I began to relax after the first services and a couple of weeks of rehearsals; the routines of practices, tea breaks, dressing, running up and down between church and undercroft are becoming more familiar; I now have a robe, a music cubbyhole, a locker with my name on the door, and some nascent friendships. The challenge of keeping up with many singers who are better than I am is going to be good for me. I like the intense concentration required, and know I’ll learn and improve. It feels wonderful to feel my body singing again, and know I'm becoming part of the organism that a choir is. Once again, I realize I’ve arrived back at home.

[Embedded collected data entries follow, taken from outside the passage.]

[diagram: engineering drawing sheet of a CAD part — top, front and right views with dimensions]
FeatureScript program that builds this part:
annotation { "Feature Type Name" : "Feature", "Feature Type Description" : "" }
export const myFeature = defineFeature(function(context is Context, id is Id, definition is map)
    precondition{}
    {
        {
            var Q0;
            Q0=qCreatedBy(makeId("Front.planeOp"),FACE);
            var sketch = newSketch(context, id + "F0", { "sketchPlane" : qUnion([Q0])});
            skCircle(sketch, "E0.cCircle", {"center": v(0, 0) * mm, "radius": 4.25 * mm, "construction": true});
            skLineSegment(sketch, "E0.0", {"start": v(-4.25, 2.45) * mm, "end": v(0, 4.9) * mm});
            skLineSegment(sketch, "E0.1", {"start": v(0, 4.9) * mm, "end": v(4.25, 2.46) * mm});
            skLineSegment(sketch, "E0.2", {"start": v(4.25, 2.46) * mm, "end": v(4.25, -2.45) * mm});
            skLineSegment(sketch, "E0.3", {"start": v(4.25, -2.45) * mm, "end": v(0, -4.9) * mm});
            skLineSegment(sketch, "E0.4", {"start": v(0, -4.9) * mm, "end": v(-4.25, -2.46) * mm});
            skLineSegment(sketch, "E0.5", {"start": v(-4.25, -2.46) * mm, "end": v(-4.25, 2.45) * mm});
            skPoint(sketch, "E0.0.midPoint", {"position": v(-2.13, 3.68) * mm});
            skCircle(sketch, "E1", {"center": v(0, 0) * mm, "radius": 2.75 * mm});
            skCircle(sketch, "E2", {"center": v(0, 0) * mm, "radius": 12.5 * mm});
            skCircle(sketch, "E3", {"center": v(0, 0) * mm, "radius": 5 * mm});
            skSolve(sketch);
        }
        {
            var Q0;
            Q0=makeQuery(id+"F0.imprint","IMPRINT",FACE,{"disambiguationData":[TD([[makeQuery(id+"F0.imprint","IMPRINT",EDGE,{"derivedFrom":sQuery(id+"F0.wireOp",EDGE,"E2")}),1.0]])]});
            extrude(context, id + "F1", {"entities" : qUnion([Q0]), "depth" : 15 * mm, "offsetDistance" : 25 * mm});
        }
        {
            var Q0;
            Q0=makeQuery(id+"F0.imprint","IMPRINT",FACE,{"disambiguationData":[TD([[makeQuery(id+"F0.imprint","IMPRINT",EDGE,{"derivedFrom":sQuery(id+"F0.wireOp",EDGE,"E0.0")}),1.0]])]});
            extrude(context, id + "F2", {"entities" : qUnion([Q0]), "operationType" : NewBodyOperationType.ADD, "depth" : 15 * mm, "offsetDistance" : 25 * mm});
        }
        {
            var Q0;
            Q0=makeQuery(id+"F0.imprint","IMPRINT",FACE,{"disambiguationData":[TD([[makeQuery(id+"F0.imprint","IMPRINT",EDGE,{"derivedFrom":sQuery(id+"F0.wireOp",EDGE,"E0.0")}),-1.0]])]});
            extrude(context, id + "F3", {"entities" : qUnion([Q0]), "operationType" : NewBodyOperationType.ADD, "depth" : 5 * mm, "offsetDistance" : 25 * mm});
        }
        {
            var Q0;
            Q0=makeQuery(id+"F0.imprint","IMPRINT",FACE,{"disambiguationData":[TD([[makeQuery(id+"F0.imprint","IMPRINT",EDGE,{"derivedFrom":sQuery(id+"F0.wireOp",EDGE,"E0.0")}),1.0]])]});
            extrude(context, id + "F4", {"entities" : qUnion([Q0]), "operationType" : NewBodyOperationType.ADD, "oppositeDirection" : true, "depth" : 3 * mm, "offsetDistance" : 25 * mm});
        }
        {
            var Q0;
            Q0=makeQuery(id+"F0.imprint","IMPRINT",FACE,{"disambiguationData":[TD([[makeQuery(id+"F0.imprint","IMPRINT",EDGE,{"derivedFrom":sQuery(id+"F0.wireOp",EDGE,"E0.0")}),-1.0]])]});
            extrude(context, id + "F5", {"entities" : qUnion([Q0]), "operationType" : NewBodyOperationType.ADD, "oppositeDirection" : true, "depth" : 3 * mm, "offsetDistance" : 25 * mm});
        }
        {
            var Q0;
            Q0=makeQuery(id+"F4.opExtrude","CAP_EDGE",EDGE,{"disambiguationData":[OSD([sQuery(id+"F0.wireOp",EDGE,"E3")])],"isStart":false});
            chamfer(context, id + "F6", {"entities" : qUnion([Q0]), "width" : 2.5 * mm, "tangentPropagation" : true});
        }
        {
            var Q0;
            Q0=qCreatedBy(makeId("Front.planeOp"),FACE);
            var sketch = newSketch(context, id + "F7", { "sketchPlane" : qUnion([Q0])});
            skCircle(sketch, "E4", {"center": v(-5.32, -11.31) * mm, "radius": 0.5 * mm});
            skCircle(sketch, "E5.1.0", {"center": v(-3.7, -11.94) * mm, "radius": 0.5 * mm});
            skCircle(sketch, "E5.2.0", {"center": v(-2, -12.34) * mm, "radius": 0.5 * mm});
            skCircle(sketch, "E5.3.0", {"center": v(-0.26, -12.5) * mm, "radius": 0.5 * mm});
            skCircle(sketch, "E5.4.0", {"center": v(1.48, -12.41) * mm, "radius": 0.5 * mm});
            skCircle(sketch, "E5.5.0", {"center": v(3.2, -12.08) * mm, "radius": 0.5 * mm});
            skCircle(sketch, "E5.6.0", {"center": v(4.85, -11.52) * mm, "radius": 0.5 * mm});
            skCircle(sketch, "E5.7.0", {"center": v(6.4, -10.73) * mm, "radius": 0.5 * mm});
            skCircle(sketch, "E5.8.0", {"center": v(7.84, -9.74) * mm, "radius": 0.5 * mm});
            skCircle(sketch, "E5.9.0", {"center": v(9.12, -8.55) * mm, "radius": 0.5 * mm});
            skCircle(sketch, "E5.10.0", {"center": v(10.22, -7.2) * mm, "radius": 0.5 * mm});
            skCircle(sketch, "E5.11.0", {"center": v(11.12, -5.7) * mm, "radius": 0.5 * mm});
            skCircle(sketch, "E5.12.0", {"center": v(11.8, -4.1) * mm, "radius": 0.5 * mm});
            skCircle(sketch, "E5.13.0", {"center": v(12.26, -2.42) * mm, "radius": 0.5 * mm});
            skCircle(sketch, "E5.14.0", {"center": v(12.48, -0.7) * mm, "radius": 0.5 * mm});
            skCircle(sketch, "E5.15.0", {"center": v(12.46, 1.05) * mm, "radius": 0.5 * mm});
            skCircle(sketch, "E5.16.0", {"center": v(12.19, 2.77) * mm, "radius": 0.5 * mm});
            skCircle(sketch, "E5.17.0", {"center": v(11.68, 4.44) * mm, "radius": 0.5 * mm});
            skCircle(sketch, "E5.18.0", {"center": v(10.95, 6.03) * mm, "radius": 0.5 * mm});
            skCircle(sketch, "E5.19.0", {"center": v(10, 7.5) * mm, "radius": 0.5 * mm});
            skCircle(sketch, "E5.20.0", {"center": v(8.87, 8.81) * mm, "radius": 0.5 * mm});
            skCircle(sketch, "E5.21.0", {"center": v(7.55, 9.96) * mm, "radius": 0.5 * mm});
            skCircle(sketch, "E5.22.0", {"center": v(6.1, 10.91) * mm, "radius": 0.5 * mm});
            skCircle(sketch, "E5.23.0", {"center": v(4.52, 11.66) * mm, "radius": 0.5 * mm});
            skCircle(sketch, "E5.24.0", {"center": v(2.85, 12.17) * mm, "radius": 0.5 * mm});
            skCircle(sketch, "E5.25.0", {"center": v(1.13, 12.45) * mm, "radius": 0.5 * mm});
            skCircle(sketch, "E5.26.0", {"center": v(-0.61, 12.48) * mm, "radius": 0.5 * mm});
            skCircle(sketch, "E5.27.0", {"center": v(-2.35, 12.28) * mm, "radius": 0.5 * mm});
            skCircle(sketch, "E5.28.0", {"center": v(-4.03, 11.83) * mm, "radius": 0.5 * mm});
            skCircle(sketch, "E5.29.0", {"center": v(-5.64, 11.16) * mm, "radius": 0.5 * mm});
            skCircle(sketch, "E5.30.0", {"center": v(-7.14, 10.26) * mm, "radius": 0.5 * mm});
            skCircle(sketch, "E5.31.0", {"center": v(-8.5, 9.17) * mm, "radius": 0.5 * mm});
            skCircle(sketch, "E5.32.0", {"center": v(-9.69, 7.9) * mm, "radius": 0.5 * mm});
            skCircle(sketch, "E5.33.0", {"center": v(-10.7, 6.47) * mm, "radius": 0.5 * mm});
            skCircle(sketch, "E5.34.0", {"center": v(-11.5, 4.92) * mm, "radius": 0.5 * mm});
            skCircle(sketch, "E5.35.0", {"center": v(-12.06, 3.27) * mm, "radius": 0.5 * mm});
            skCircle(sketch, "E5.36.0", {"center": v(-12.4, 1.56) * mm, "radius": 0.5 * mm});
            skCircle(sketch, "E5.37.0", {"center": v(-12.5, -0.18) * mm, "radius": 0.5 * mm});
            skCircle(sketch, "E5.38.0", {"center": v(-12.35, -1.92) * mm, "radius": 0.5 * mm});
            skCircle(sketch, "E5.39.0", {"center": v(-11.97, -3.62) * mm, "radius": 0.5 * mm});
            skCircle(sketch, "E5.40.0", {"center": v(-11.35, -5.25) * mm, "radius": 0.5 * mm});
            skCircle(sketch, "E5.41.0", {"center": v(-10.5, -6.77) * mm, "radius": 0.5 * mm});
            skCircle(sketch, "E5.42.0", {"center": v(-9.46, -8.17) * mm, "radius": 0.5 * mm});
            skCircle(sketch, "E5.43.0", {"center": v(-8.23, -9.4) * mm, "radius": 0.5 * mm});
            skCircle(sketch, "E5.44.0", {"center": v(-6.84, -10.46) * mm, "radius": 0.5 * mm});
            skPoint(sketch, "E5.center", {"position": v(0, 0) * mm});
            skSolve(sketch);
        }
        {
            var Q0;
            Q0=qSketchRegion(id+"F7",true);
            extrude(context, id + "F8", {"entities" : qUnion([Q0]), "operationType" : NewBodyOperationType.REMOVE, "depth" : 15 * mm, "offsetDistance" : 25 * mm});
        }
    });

Our fundraising concert, titled Symphony of Psalms after the Stravinsky piece that will conclude it, is in a week. At the last rehearsal, we worked for fifteen minutes on a complicated double-choir setting of Psalm 150 by Jan Sweelinck, ironing out the tricky rhythms, making sure each of the eight parts had all its notes. Satisfied, Patrick got up from the keyboard and came around to the front, holding his score: it would be a capella from now on. “Ok!” he said, with a big smile. “Now let’s make some music!”
Thank you for giving me a glimpse. I've always regretted not having learned anything about music: perhaps as I get better at being bad at things I might do so, sometime :-)
Posted by: dale | October 29, 2008 at 12:37 AM
That sounds like a wonderful experience, Beth. I'm so glad you're enjoying singing again. I remember exactly that feeling of kinship with others when you make music with a group. Music for me has become more about solitude, though the joy and solace you wrote of are still present. With three children at home, I sometimes am overwhelmed by noise. When I need to feel calm, I find time to be alone with my music, whether it's playing or listening. By the time I am finished, the noise in my head has flown.
Posted by: kaycie | October 29, 2008 at 09:47 AM
This speaks about something I find quite difficult to understand in terms I can understand. I too wish I was more able to understand music; I enjoy it without ever really knowing what I'm enjoying, and it's not for want of trying, lessons, opportunities, there's just something missing in my make-up! But it truly is an ineffably wondrous thing.
I've heard people who have been through deep bereavement say they couldn't listen to any music at all for quite long periods.
I'm sure the choir will become better and better for you.